Let $S^1$ be a circle (i.e. a closed $1$-dim. manifold, without fixing metric, nor parallel transport). Let $x\in S^1$. Then it seems to me that there is no canonical projection $\pi : T_x S^1 \rightarrow S^1$.
And it also does not make sense to integrate a vector field $v$ on $S^1$ along a curve in $S^1$.
Is this correct?
On
If your manifold happens to be a compact Lie Group $G$ (as $S^1$) then the exponential map $$\exp\colon \mathfrak g \to G$$ is a surjective map from the tangent space at the identity to the Lie Group. By precomposition with the pushforward of left multiplication with $g^{-1}$ you get a surjective map $$exp∘(L_{g^{-1}})_{*}:T_gG \to G.$$ In the special case of $S^1$ and $g=1$ this map corresponds to the universal covering map, which is not true in general. Of course, the answer depends on what you exactly meant by projection in this case. In general, a compact Riemannian manifold $(M,g)$ suffices to construct a surjective smooth map from the tangent space $T_x M$ to the manifold. It is given by the Riemannian exponential map. The Hopf-Rinow theorem guarantees that this map is surjective when $M$ is compact.

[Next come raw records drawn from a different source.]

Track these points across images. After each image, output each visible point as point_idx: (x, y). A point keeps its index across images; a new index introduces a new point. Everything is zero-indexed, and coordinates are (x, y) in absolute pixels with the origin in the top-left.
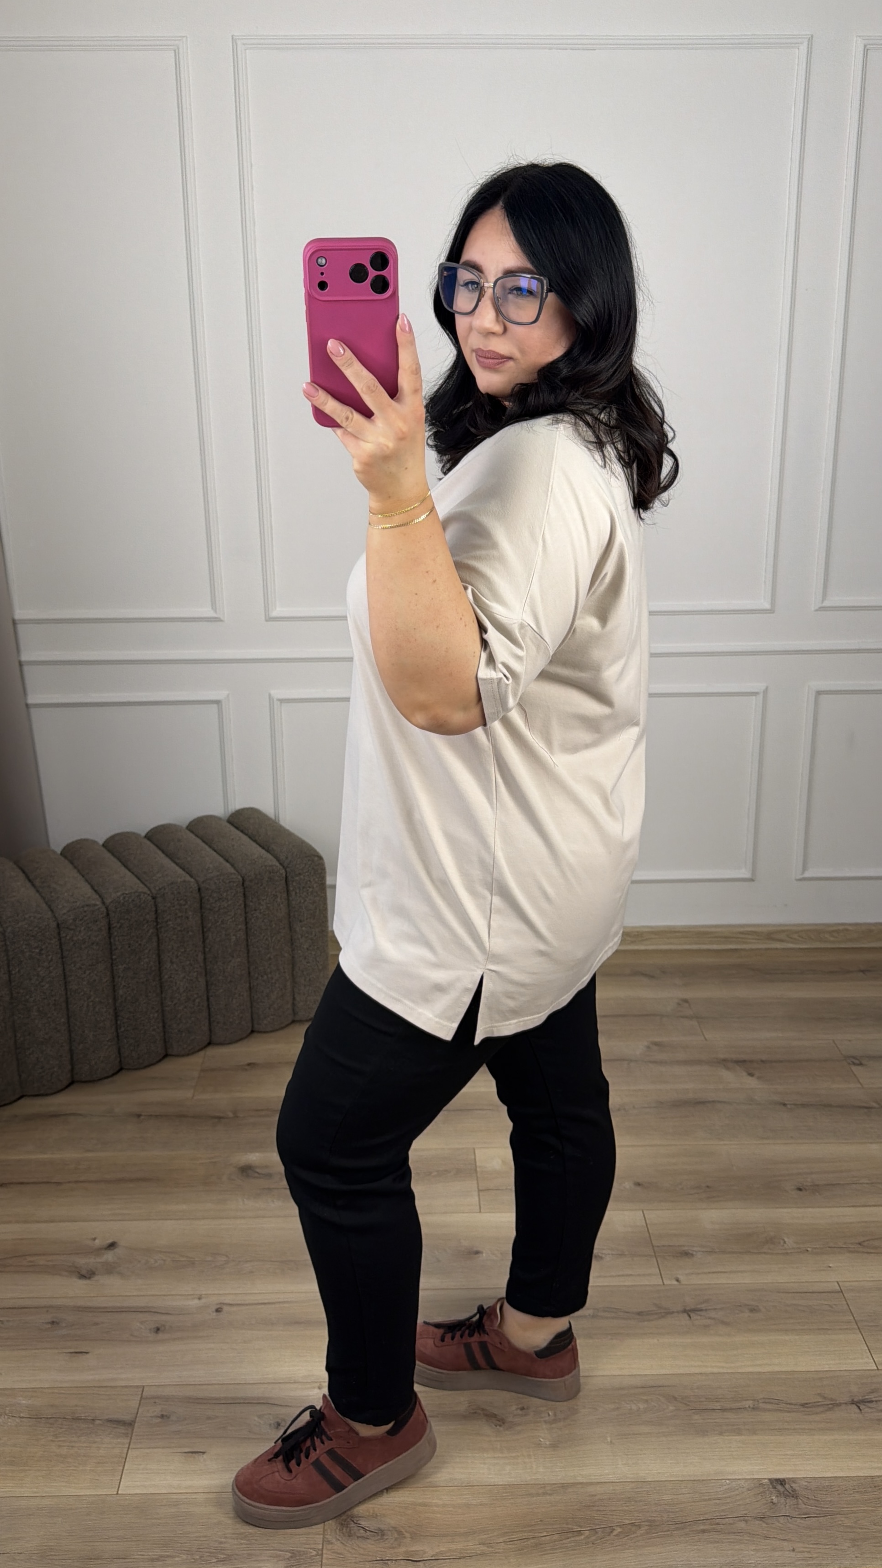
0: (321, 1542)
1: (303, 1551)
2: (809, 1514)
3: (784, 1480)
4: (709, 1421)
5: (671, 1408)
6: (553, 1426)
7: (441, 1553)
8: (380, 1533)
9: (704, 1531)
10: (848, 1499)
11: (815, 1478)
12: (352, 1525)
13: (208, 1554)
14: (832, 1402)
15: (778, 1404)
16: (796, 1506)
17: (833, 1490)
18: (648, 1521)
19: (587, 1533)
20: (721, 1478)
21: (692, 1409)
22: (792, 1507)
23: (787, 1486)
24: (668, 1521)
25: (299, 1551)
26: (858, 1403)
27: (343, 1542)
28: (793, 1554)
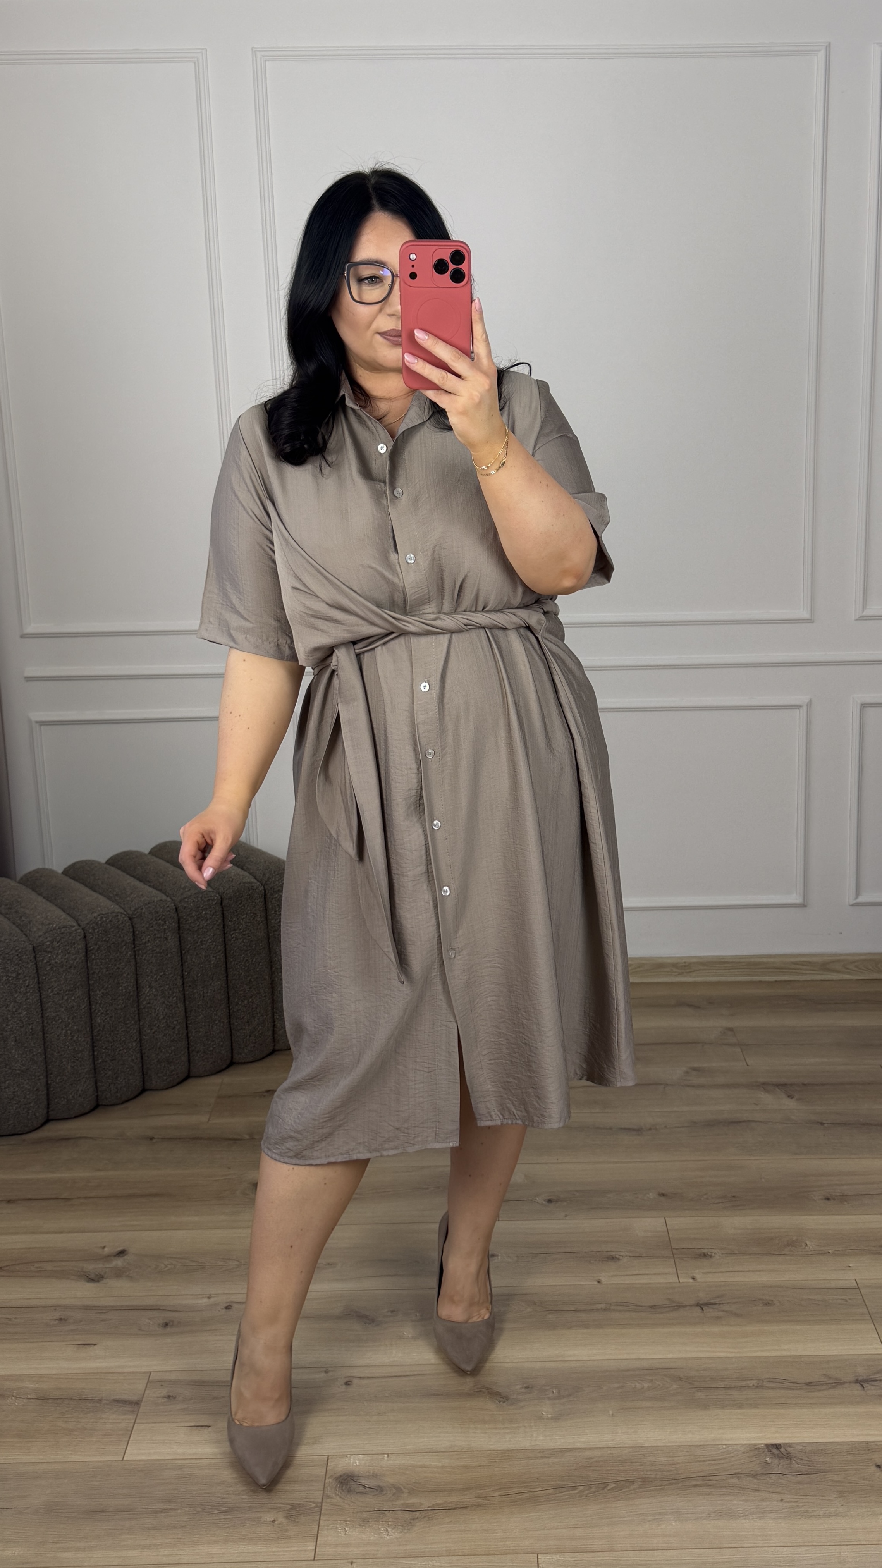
0: (321, 1497)
1: (303, 1504)
2: (801, 1472)
3: (780, 1445)
4: (712, 1397)
5: (675, 1386)
6: (557, 1401)
7: (437, 1504)
8: (379, 1490)
9: (696, 1486)
10: (841, 1459)
11: (810, 1443)
12: (353, 1483)
13: (210, 1507)
14: (836, 1382)
15: (782, 1383)
16: (789, 1465)
17: (828, 1452)
18: (642, 1478)
19: (582, 1488)
20: (717, 1443)
21: (696, 1388)
22: (786, 1466)
23: (782, 1450)
24: (663, 1478)
25: (300, 1504)
26: (861, 1382)
27: (343, 1497)
28: (780, 1504)
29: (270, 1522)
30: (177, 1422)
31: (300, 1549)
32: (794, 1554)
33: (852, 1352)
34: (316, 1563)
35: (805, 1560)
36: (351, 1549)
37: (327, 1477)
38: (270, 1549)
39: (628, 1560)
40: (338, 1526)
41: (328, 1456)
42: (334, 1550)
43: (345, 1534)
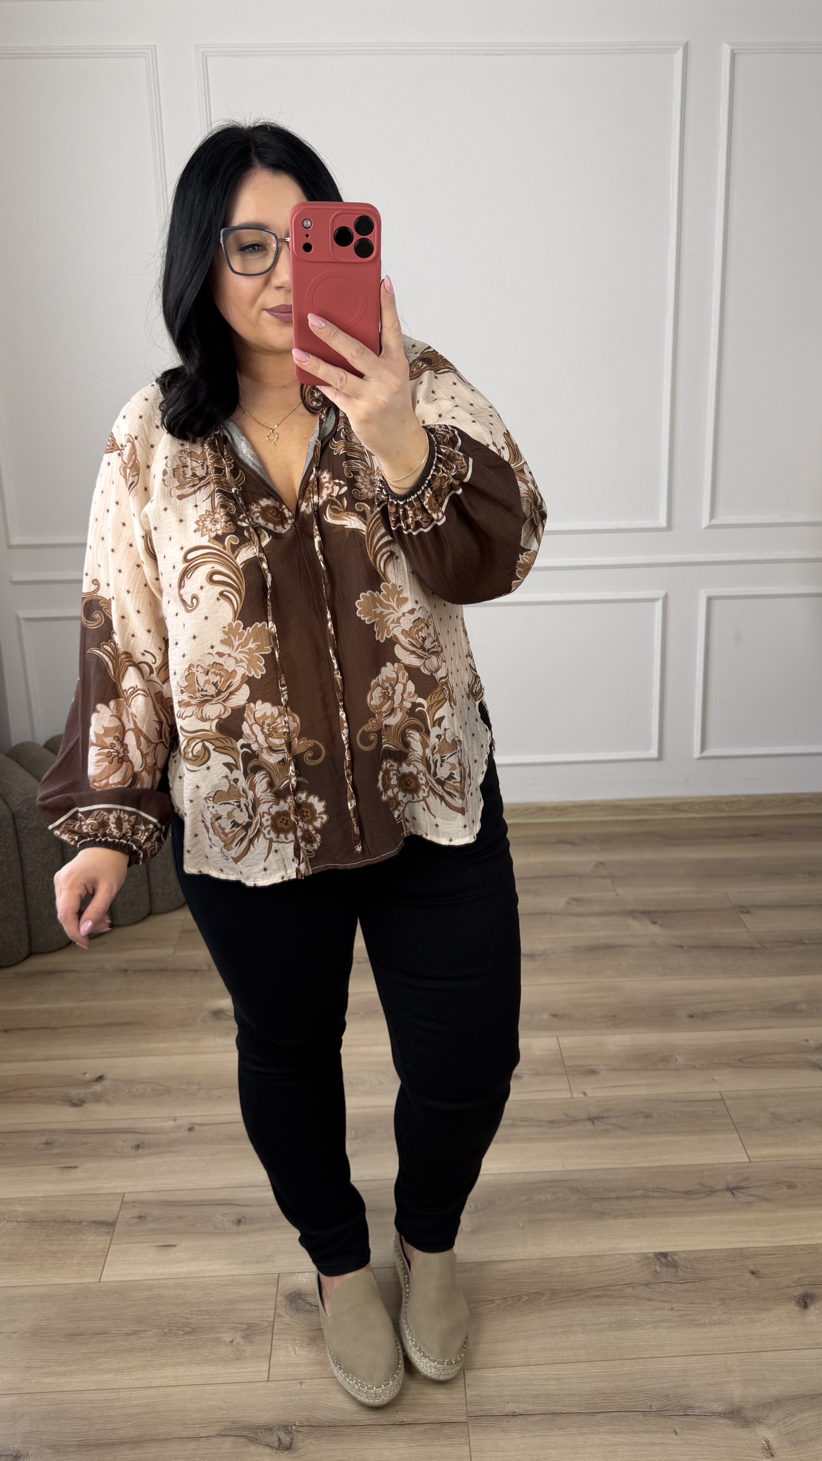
0: (273, 1316)
1: (257, 1324)
2: (686, 1280)
3: (666, 1253)
4: (606, 1207)
5: (574, 1198)
6: (474, 1215)
9: (597, 1296)
10: (720, 1266)
11: (692, 1251)
12: (300, 1301)
13: (176, 1328)
14: (710, 1190)
15: (664, 1192)
16: (676, 1274)
17: (708, 1260)
18: (551, 1290)
19: (499, 1301)
20: (614, 1253)
21: (592, 1199)
22: (673, 1274)
23: (669, 1258)
24: (568, 1289)
25: (254, 1324)
26: (732, 1190)
27: (292, 1315)
28: (671, 1313)
29: (229, 1342)
30: (146, 1242)
31: (255, 1369)
32: (689, 1364)
33: (722, 1161)
34: (270, 1384)
35: (696, 1369)
36: (300, 1369)
37: (278, 1295)
38: (229, 1371)
39: (542, 1375)
40: (288, 1345)
41: (279, 1274)
42: (285, 1370)
43: (295, 1353)
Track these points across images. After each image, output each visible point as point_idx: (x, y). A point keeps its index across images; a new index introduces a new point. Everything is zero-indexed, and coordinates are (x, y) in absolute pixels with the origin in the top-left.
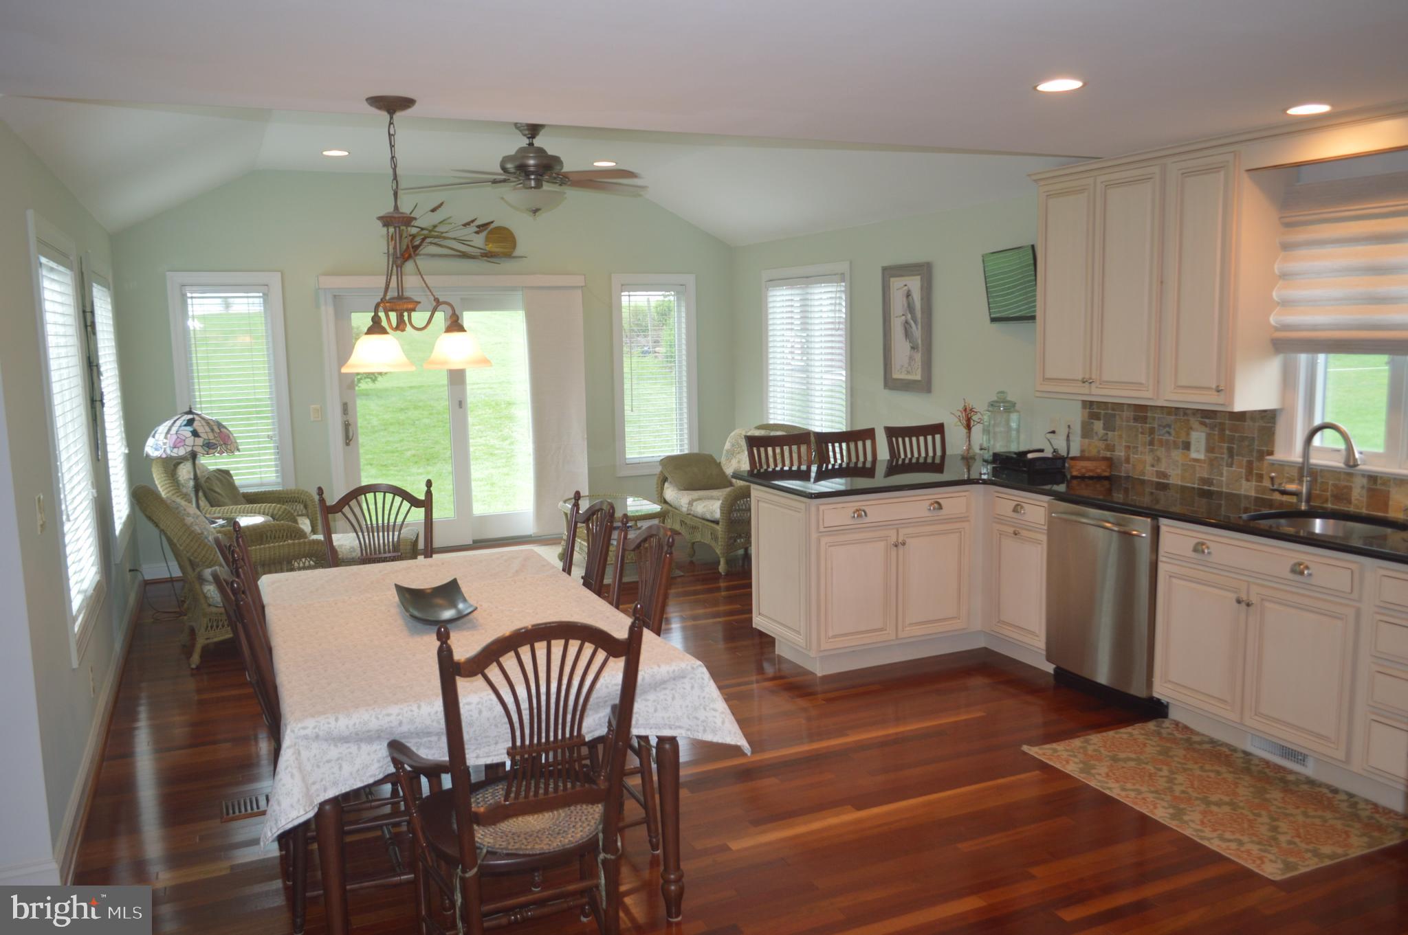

For the canonical projection: there exists a canonical projection $\pi:TS_{1}\rightarrow S_{1}$ given by $(x,v)\mapsto x$. However, there is not an equally obvious projection $\pi:T_{x}{S_{1}}\rightarrow S_{1},$ because in fact $T_{x}{S_{1}}$ is diffeomorphic to the real line. There is a projection from $\mathbb{R}$ to $S_{1}$ given by $x\mapsto e^{ix},$ but this is a very special case.